Exercise instructions: Could you restate the data below word for word, without its pictures?

Dataset extract:
- - - - - - -
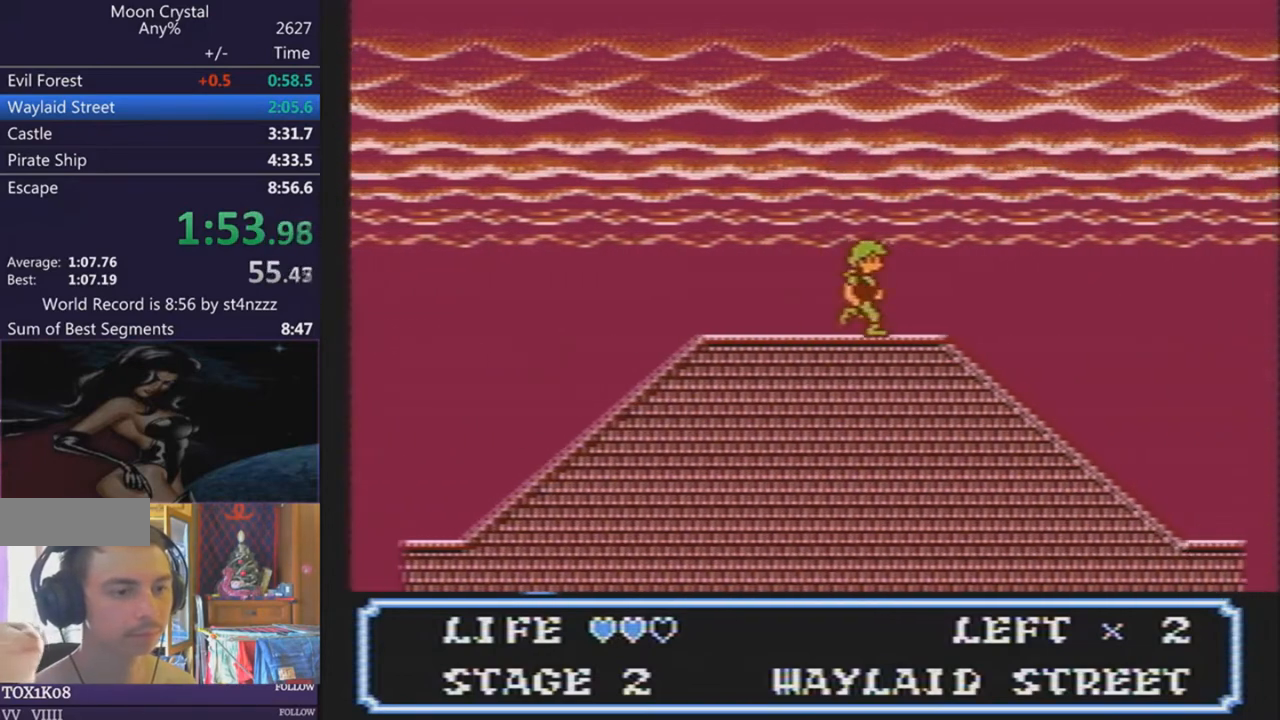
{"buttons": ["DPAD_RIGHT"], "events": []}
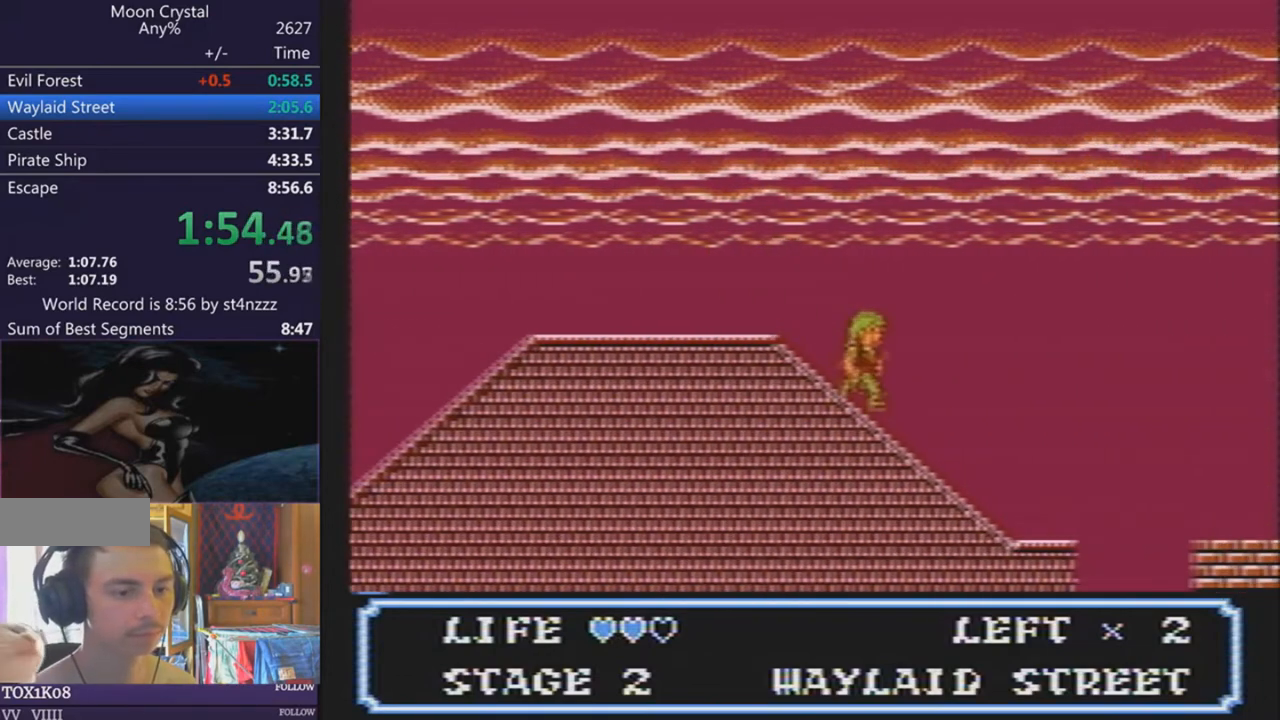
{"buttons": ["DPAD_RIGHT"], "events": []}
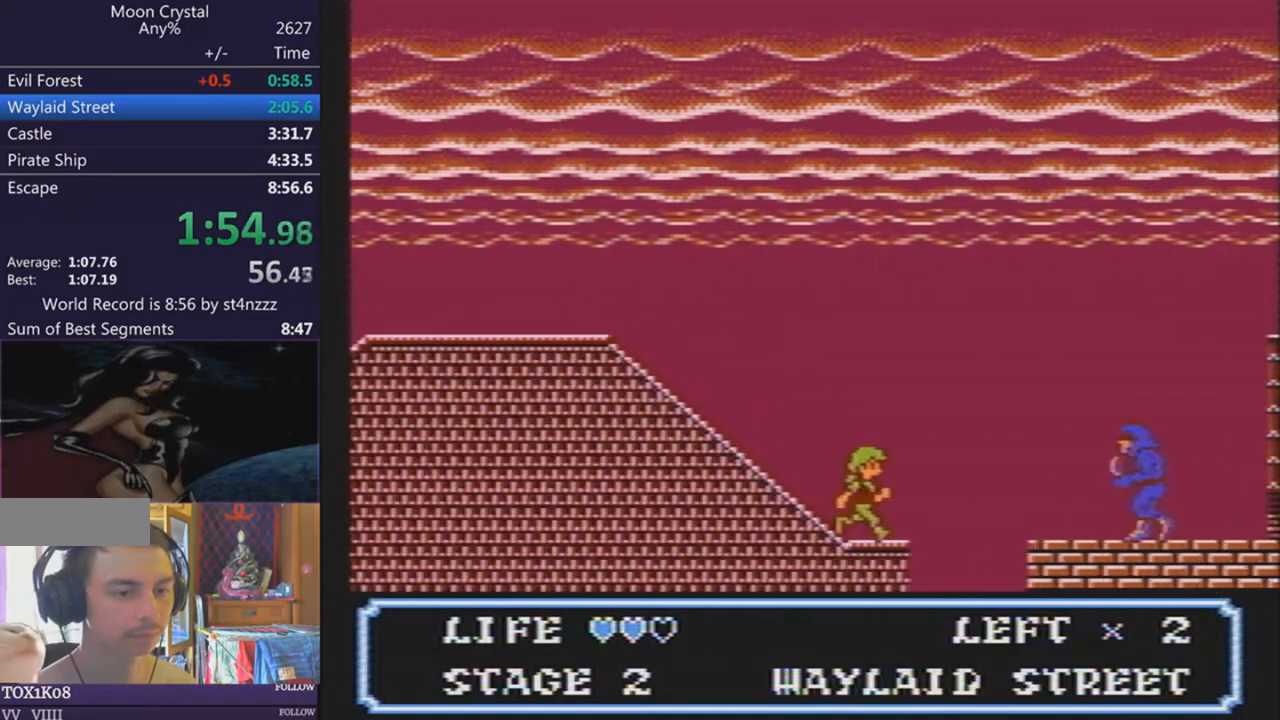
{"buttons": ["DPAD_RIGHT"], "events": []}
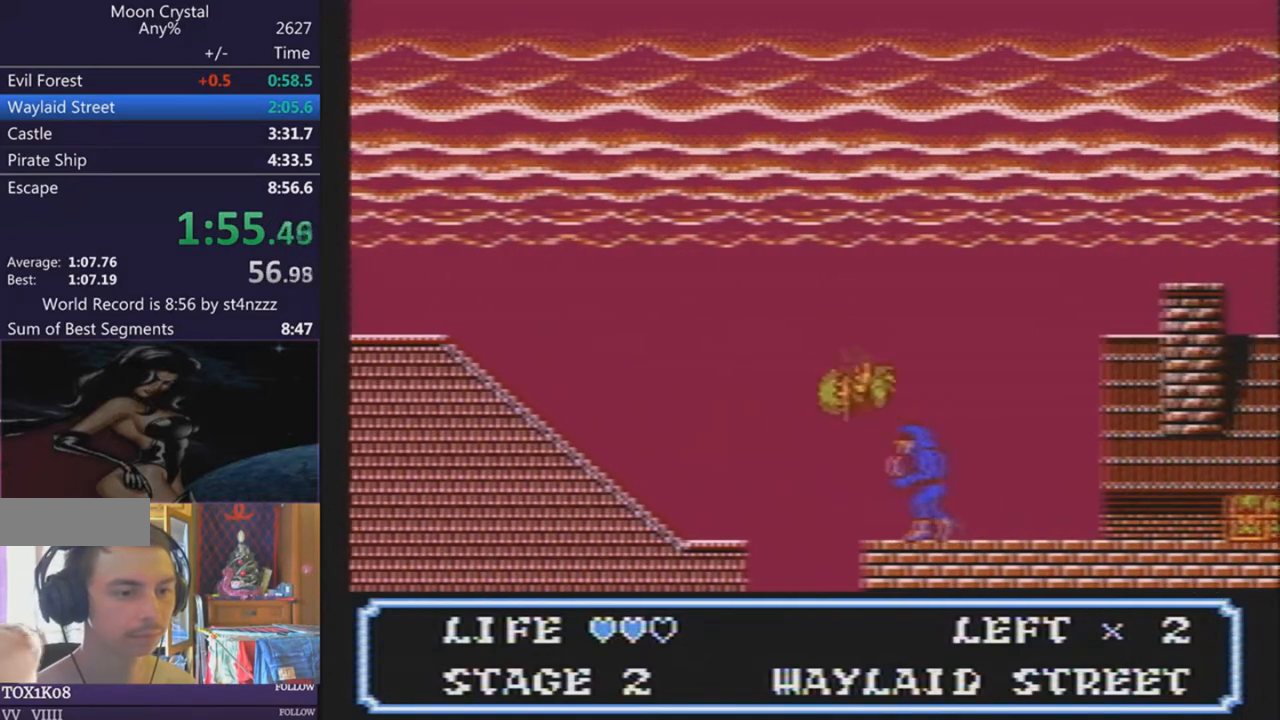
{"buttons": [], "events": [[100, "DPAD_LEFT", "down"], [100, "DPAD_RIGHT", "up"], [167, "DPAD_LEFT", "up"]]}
- - - - - - -
Output:
{"buttons": ["DPAD_RIGHT"], "events": []}
{"buttons": ["DPAD_RIGHT"], "events": []}
{"buttons": ["DPAD_RIGHT"], "events": []}
{"buttons": [], "events": [[100, "DPAD_LEFT", "down"], [100, "DPAD_RIGHT", "up"], [167, "DPAD_LEFT", "up"]]}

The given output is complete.